Rambu Solo jadi Magnet Pariwisata Torut

TORAJA UTARA – Butuh miliaran rupiah untuk menuntaskan seluruh rangkaian upacara kematian di Toraja. Namun, bagi warga Toraja, ini adalah bentuk pengabdian terhadap leluhur mereka.

Rambu Solo’ adalah upacara kematian yang dilestarikan hingga kini secara turun temurun sejak orang Toraja masih memeluk kepercayaan Aluk To Dolo (kepercayaan orang Toraja sebelum Kristen masuk di Toraja).

Selain itu, Rambu Solo’ juga menjadi salah satu daya tarik bagi wisatawan nusantara dan mancanegara. Seperti Rambu Solo’ yang diadakan untuk Y.Toban Tiranda di Tongkonan To’ Kombong Tua, Pangala Rinding Allo, Limbong, Toraja Utara, Selasa (20/06/2017).

Jenazah Y.Toban Tiranda yang akrab disapa Nenek Dilan dipindahkan dari Tongkonan (Rumah Adat Toraja) ke sebuah menara yang disebut Lakkean oleh keluarga serta warga setempat pada hari pertama Rambu Solo’ berlangsung. Lakkean ini dibangun di atas tanah dimana Rambu Solo’ dilaksanakan.

Pada hari kedua, pihak keluarga menerima kehadiran para tamu yang datang dari berbagai tempat yang masih mempunyai hubungan yang erat dengan keluarga mendiang. Rambu Solo’ di Tongkonan To’ Kombong Tua itu berlangsung sekira 4 hari dan tentunya menghabiskan biaya yang tidak sedikit. Ada sekitar 15 ekor kerbau pilihan dan 50 ekor babi yang dipersembahkan.

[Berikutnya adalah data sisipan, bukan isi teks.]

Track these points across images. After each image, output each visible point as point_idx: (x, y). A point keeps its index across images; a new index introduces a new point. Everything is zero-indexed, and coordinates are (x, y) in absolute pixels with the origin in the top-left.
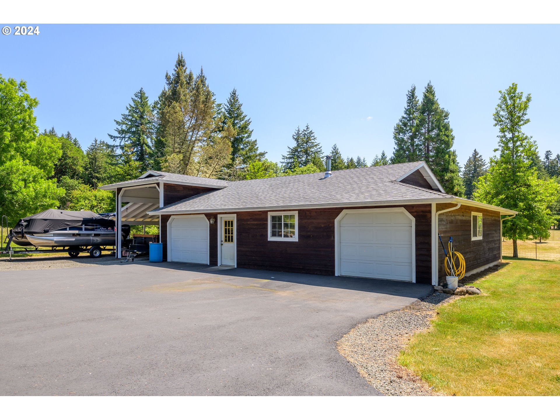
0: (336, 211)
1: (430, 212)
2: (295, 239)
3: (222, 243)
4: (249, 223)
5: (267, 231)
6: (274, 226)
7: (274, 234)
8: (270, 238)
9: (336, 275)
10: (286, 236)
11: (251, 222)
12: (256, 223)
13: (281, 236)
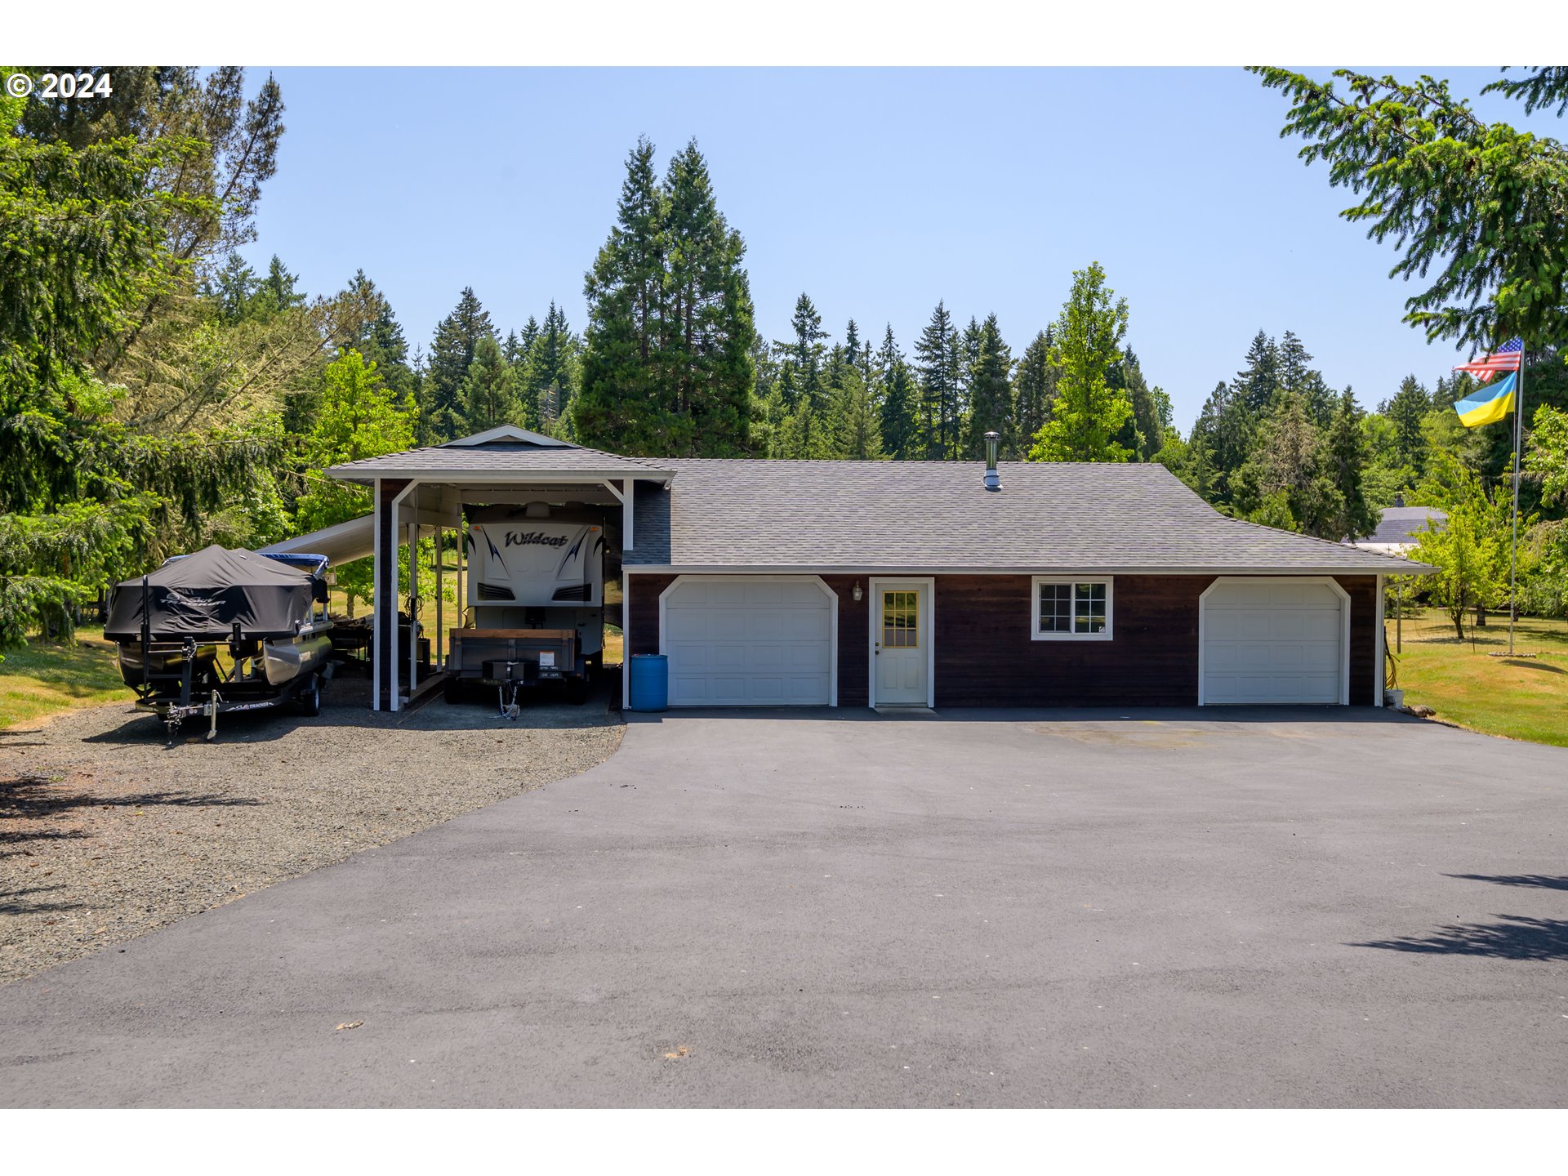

Dihari ketiga , pihak keluarga melaksanakan kegiatan Mantunu Tedong (Kegiatan penyembelihan kerbau yang umum dilakukan di Toraja pada saat mengadakan Rambu Solo’). Semua kerbau yang telah disiapkan oleh pihak keluarga disembelih yang dalam kepercayaan orang Toraja bahwa kerbau-kerbau yang disembelih itu nantinya akan menjadi kendaraan jenazah dalam perjalanan menuju Puya (akhirat). Kegiatan Mantunu Tedong ini umumnya dilakukan sehari sebelum pemakaman.

“Selain pengabdian kepada leluhur, kami juga berharap hal ini bisa menjadi tolak ukur agar kami senantiasa menjalin kerja sama yang baik dan menjaga kerukunan serta keakraban bersama rumpun keluarga.” ,ungkap Djeni Tiranda, keponakan Y.Toban Tiranda.

Mendiang Y.Toban Tiranda meninggal dalam usia 76 tahun pada 5 Agustus 2016 dan disemayamkan selama 10 bulan sebelum Rambu Solo’ dilaksanakan. Semasa hidupnya dia adalah seorang Purnakaria  Agraria (Pertanahan). Y.Toban Tiranda yang dikaruniai 7 orang anak dan 6 orang cucu itu juga pernah mengabdi sebagai seorang pelatih sepak bola dan atlet lari untuk Toraja.